Development of the rationale of a personalized cancer vaccine based on the in situ vaccine effect of radiotherapy: a mechanistic study of the POLARSTAR trial.

[PURPOSE] Radiotherapy induces multiple forms of tumor cell death, including immunogenic cell death (ICD) like GSDME-mediated pyroptosis and MLKL-mediated necroptosis; and ICD has been increasingly accepted as a crucial element leading to enhanced anti-tumor adaptive immunity. We aim to clarify whether a vaccine-like effect is intrinsic for radiation-induced tumor cell death, and to explore potential applications.

[METHODS] A randomized controlled trial was performed to validate the synergism between clinical radiotherapy and PD1 blockade in patients with resectable rectal cancer. Colorectal cancer cell lines and patient-derived organoids were used to study the impact of ionizing radiation on tumor cells. Syngeneic mouse tumor models were used to study the microenvironment modulating effect of localized irradiation, as well as the potential vaccine-like effect of the in vitro irradiated autologous tumor cells.
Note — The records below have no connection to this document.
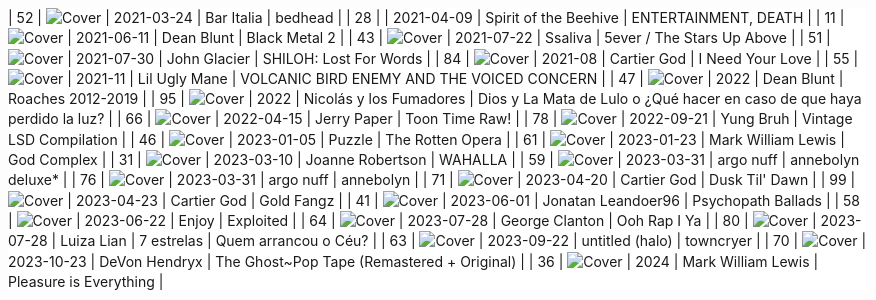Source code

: | 52 | ![Cover](https://i.discogs.com/9RQt7nmjfyRpmQlF-6yjh0SuXoDkaIR7aP6CVeU2Flg/rs:fit/g:sm/q:40/h:150/w:150/czM6Ly9kaXNjb2dz/LWRhdGFiYXNlLWlt/YWdlcy9SLTE4MjUz/MzQyLTE2MTgxNTc2/NjktNzUwOC5qcGVn.jpeg) | 2021-03-24 | Bar Italia | bedhead |
| 28 |  | 2021-04-09 | Spirit of the Beehive | ENTERTAINMENT, DEATH |
| 11 | ![Cover](https://i.discogs.com/xx3jJX0I9Z8tsE_x8SEmd5J0A0IXvoPCsIwXUHBSr08/rs:fit/g:sm/q:40/h:150/w:150/czM6Ly9kaXNjb2dz/LWRhdGFiYXNlLWlt/YWdlcy9SLTE5MDgz/OTA3LTE2MjMyODY4/ODUtMTY2Mi5qcGVn.jpeg) | 2021-06-11 | Dean Blunt | Black Metal 2 |
| 43 | ![Cover](https://i.discogs.com/XumiMWGUFOE9JON34ox5UVWSyEwmaghmwxVYeyUPTYM/rs:fit/g:sm/q:40/h:150/w:150/czM6Ly9kaXNjb2dz/LWRhdGFiYXNlLWlt/YWdlcy9SLTE5NTkz/MDgyLTE2MjcwMjg4/MzMtODMyMS5qcGVn.jpeg) | 2021-07-22 | Ssaliva | 5ever / The Stars Up Above |
| 51 | ![Cover](https://i.discogs.com/d8izkfQDAkPAaHYjfnMd-zUGnvlt_13cug1rr5D5bio/rs:fit/g:sm/q:40/h:150/w:150/czM6Ly9kaXNjb2dz/LWRhdGFiYXNlLWlt/YWdlcy9SLTE5Njg4/NzczLTE2Mjc3Mjc5/MzctNjY2My5qcGVn.jpeg) | 2021-07-30 | John Glacier | SHILOH: Lost For Words |
| 84 | ![Cover](https://i.discogs.com/hTHPMLEVzLuqI08e6KPS1xR_3NsWh5rCDR70BcALhIE/rs:fit/g:sm/q:40/h:150/w:150/czM6Ly9kaXNjb2dz/LWRhdGFiYXNlLWlt/YWdlcy9SLTE5OTI0/Mjc5LTE2Mjk4NjQ2/NDMtOTAxNS5wbmc.jpeg) | 2021-08 | Cartier God | I Need Your Love |
| 55 | ![Cover](https://i.discogs.com/OTSoGM9zlInxgxZyogAwpmho-X3R_FPfDTeFrD9OF_o/rs:fit/g:sm/q:40/h:150/w:150/czM6Ly9kaXNjb2dz/LWRhdGFiYXNlLWlt/YWdlcy9SLTIwNTU5/Njk3LTE2MzQwMTgz/MjctMjM3MS5qcGVn.jpeg) | 2021-11 | Lil Ugly Mane | VOLCANIC BIRD ENEMY AND THE VOICED CONCERN |
| 47 | ![Cover](https://i.discogs.com/Cv5D5UY-aV_lYqeCdkTAwATw_KMK_WlPfn8vvSD5yoc/rs:fit/g:sm/q:40/h:150/w:150/czM6Ly9kaXNjb2dz/LWRhdGFiYXNlLWlt/YWdlcy9SLTE1NjI2/MzMwLTE1OTQ3OTc4/NDQtMzY2MC5wbmc.jpeg) | 2022 | Dean Blunt | Roaches 2012-2019 |
| 95 | ![Cover](https://i.discogs.com/c_ekG385KitxRVo4Fg2BVy0sXUkyHPnR6maa98oOXEM/rs:fit/g:sm/q:40/h:150/w:150/czM6Ly9kaXNjb2dz/LWRhdGFiYXNlLWlt/YWdlcy9SLTIzOTE3/ODkyLTE2NTgxMDU4/NzMtNzQ2Mi5qcGVn.jpeg) | 2022 | Nicolás y los Fumadores | Dios y La Mata de Lulo o ¿Qué hacer en caso de que haya perdido la luz? |
| 66 | ![Cover](https://i.discogs.com/jlzqUclFhq3tCK-C7nBGM4ienrK1UmlpATnxfNfl8Fk/rs:fit/g:sm/q:40/h:150/w:150/czM6Ly9kaXNjb2dz/LWRhdGFiYXNlLWlt/YWdlcy9SLTg2NTE4/OTMtMTQ2NTk0NDQx/My04MjM3LmpwZWc.jpeg) | 2022-04-15 | Jerry Paper | Toon Time Raw! |
| 78 | ![Cover](https://i.discogs.com/SYVvWcFXw5zA7yzbfG_NPRVu0gtzTSQiqi8MMw9fjeQ/rs:fit/g:sm/q:40/h:150/w:150/czM6Ly9kaXNjb2dz/LWRhdGFiYXNlLWlt/YWdlcy9SLTIwODM4/ODU2LTE2MzU5NTgx/OTItMjM0Mi5qcGVn.jpeg) | 2022-09-21 | Yung Bruh | Vintage LSD Compilation |
| 46 | ![Cover](https://i.discogs.com/XTdY2Zi1wvocwSuvojQYn_hNQ43qUl-2kTlbuUqAR68/rs:fit/g:sm/q:40/h:150/w:150/czM6Ly9kaXNjb2dz/LWRhdGFiYXNlLWlt/YWdlcy9SLTM1ODk1/MzMtMTYxMzA5Njcy/MC00NTgwLmpwZWc.jpeg) | 2023-01-05 | Puzzle | The Rotten Opera |
| 61 | ![Cover](https://i.discogs.com/y6swxRLDrBlqlmgTH8DKxJWrw5GszKMk-K1kw6fD048/rs:fit/g:sm/q:40/h:150/w:150/czM6Ly9kaXNjb2dz/LWRhdGFiYXNlLWlt/YWdlcy9SLTI2MDM4/MjY3LTE2NzU4OTYw/OTUtMzYzMC5qcGVn.jpeg) | 2023-01-23 | Mark William Lewis | God Complex |
| 31 | ![Cover](https://i.discogs.com/LRcIiDz0GJEackENy-CnaNi4MI18NZ8vqLmCQPFnRgA/rs:fit/g:sm/q:40/h:150/w:150/czM6Ly9kaXNjb2dz/LWRhdGFiYXNlLWlt/YWdlcy9SLTk0Mjg0/MjItMTQ4MTMzMDUw/NC01NDIxLmpwZWc.jpeg) | 2023-03-10 | Joanne Robertson | WAHALLA |
| 59 | ![Cover](https://lastfm.freetls.fastly.net/i/u/34s/14e5610779038dccf0cc1ec2702afb6a.png) | 2023-03-31 | argo nuff | annebolyn deluxe* |
| 76 | ![Cover](https://lastfm.freetls.fastly.net/i/u/34s/c091a3a87f5e9c9d3ccb6a7df9f200c3.png) | 2023-03-31 | argo nuff | annebolyn |
| 71 | ![Cover](https://i.discogs.com/jBZOhwYRsTDrKXAKPtW6ctRY2IPsTs317AfzgFKMIgw/rs:fit/g:sm/q:40/h:150/w:150/czM6Ly9kaXNjb2dz/LWRhdGFiYXNlLWlt/YWdlcy9SLTE0MjU5/MTMwLTE1NzA5MDc2/ODItNTExMy5qcGVn.jpeg) | 2023-04-20 | Cartier God | Dusk Til' Dawn |
| 99 | ![Cover](https://i.discogs.com/jBZOhwYRsTDrKXAKPtW6ctRY2IPsTs317AfzgFKMIgw/rs:fit/g:sm/q:40/h:150/w:150/czM6Ly9kaXNjb2dz/LWRhdGFiYXNlLWlt/YWdlcy9SLTE0MjU5/MTMwLTE1NzA5MDc2/ODItNTExMy5qcGVn.jpeg) | 2023-04-23 | Cartier God | Gold Fangz |
| 41 | ![Cover](https://i.discogs.com/TNV95Y7KjZOQ2ME1zdSKD7PgiRCMcUe4YLkya3IDZDg/rs:fit/g:sm/q:40/h:150/w:150/czM6Ly9kaXNjb2dz/LWRhdGFiYXNlLWlt/YWdlcy9SLTE2NTY5/MzY2LTE2MDg1NTAy/OTYtODc3Mi5qcGVn.jpeg) | 2023-06-01 | Jonatan Leandoer96 | Psychopath Ballads |
| 58 | ![Cover](https://i.discogs.com/FQmWkqXsGs5WIyCE4ZlWuNllzffaQSiPVQO-L7hETp4/rs:fit/g:sm/q:40/h:150/w:150/czM6Ly9kaXNjb2dz/LWRhdGFiYXNlLWlt/YWdlcy9SLTI3NTYx/ODY0LTE2ODgzMzY1/MjMtMTE3Ny5qcGVn.jpeg) | 2023-06-22 | Enjoy | Exploited |
| 64 | ![Cover](https://i.discogs.com/FA8birM5T4qCvjuxepsTCuXezAFEgIn4ahWsEMsDOPY/rs:fit/g:sm/q:40/h:150/w:150/czM6Ly9kaXNjb2dz/LWRhdGFiYXNlLWlt/YWdlcy9SLTI3ODAx/Njk2LTE2OTA1MDQ1/ODgtMjExNy5qcGVn.jpeg) | 2023-07-28 | George Clanton | Ooh Rap I Ya |
| 80 | ![Cover](https://i.discogs.com/pygIRKUhznaI3jAbZnefYD9tbsWCSPPcKjf5Ev5Gqx0/rs:fit/g:sm/q:40/h:150/w:150/czM6Ly9kaXNjb2dz/LWRhdGFiYXNlLWlt/YWdlcy9SLTI4MzEz/MDE3LTE2OTUwMDYx/NzQtNzgwMS5wbmc.jpeg) | 2023-07-28 | Luiza Lian | 7 estrelas | Quem arrancou o Céu? |
| 63 | ![Cover](https://i.discogs.com/um_8gmfKKYmRKHTpY6GfOMCX9pX7K0F_mdXSP-up7aM/rs:fit/g:sm/q:40/h:150/w:150/czM6Ly9kaXNjb2dz/LWRhdGFiYXNlLWlt/YWdlcy9SLTI5MDM3/MzU1LTE3MDExMDY2/NjEtMzYxOC5qcGVn.jpeg) | 2023-09-22 | untitled (halo) | towncryer |
| 70 | ![Cover](https://i.discogs.com/HHB9w_vhJ7plzs9vtFK40wpvqG9sefxD-7Yl-KSMHcQ/rs:fit/g:sm/q:40/h:150/w:150/czM6Ly9kaXNjb2dz/LWRhdGFiYXNlLWlt/YWdlcy9SLTI4NzE1/MTM0LTE2OTgzODA0/MTAtNTU5MC5wbmc.jpeg) | 2023-10-23 | DeVon Hendryx | The Ghost~Pop Tape (Remastered + Original) |
| 36 | ![Cover](https://i.discogs.com/y6swxRLDrBlqlmgTH8DKxJWrw5GszKMk-K1kw6fD048/rs:fit/g:sm/q:40/h:150/w:150/czM6Ly9kaXNjb2dz/LWRhdGFiYXNlLWlt/YWdlcy9SLTI2MDM4/MjY3LTE2NzU4OTYw/OTUtMzYzMC5qcGVn.jpeg) | 2024 | Mark William Lewis | Pleasure is Everything |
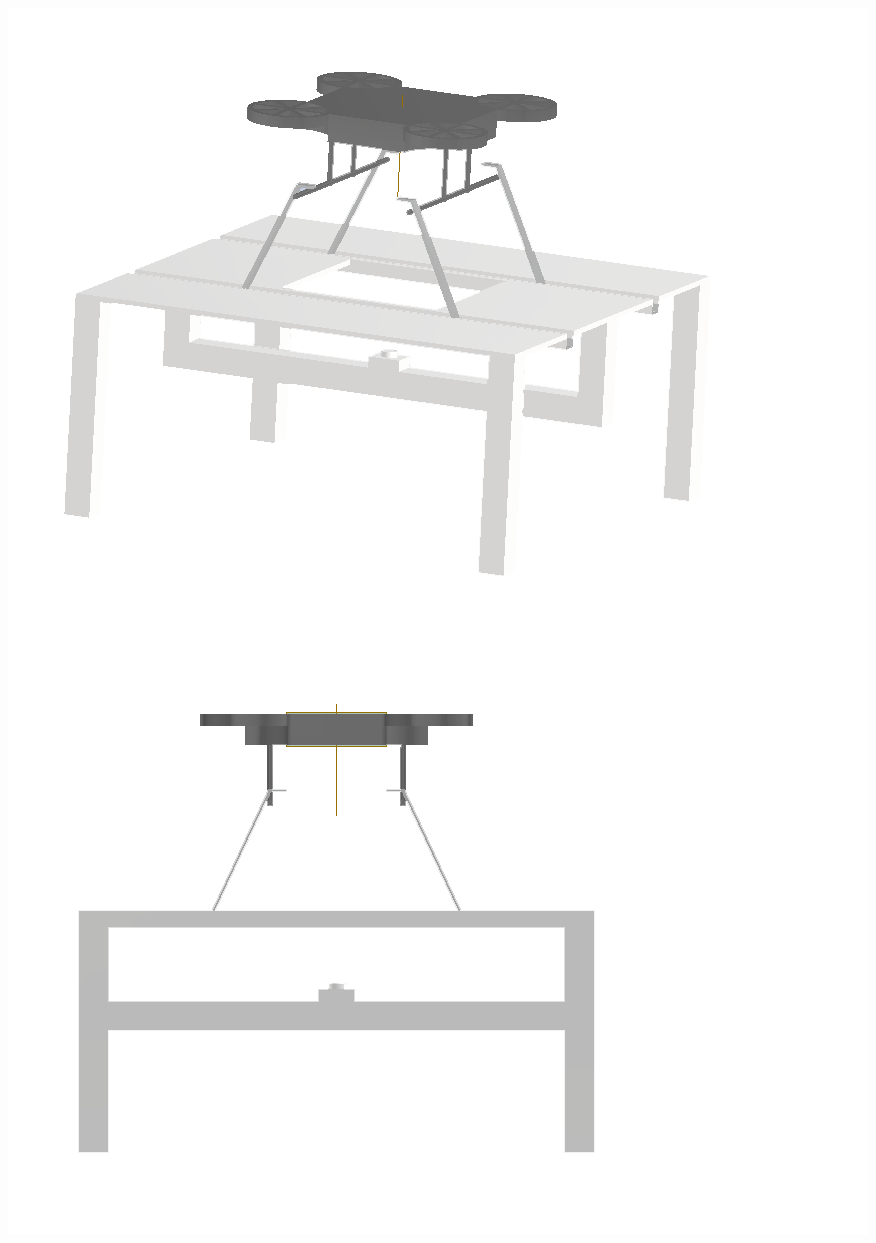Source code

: ![Screenshot](../assets/amls/grabbing_system_1.png "Screenshot")

![Screenshot](../assets/amls/grabbing_system_2.png "Screenshot")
[RESULTS] For patients with locally advanced rectal cancer, adding immune checkpoint blockade to radiotherapy significantly increases tumor response rate. On cellular level, ionizing radiation induces GSDMD-mediated pyroptosis of colorectal cancer cells and increased the infiltration of cytotoxic T cells into tumor microenvironment. On syngeneic, immune-competent mouse tumor models, autologous tumor cells irradiated in vitro at a sterilization dosage work as a therapeutical vaccine to inhibit the growth of inoculated tumors.

[CONCLUSIONS] Radiation-elicited tumor cell death exhibited an in situ vaccine effect to potentiate immune checkpoint blockade, and autologous tumor cells irradiated in vitro at a sterilization level may serve as a candidate source of immunogen for personalized therapeutical cancer vaccine.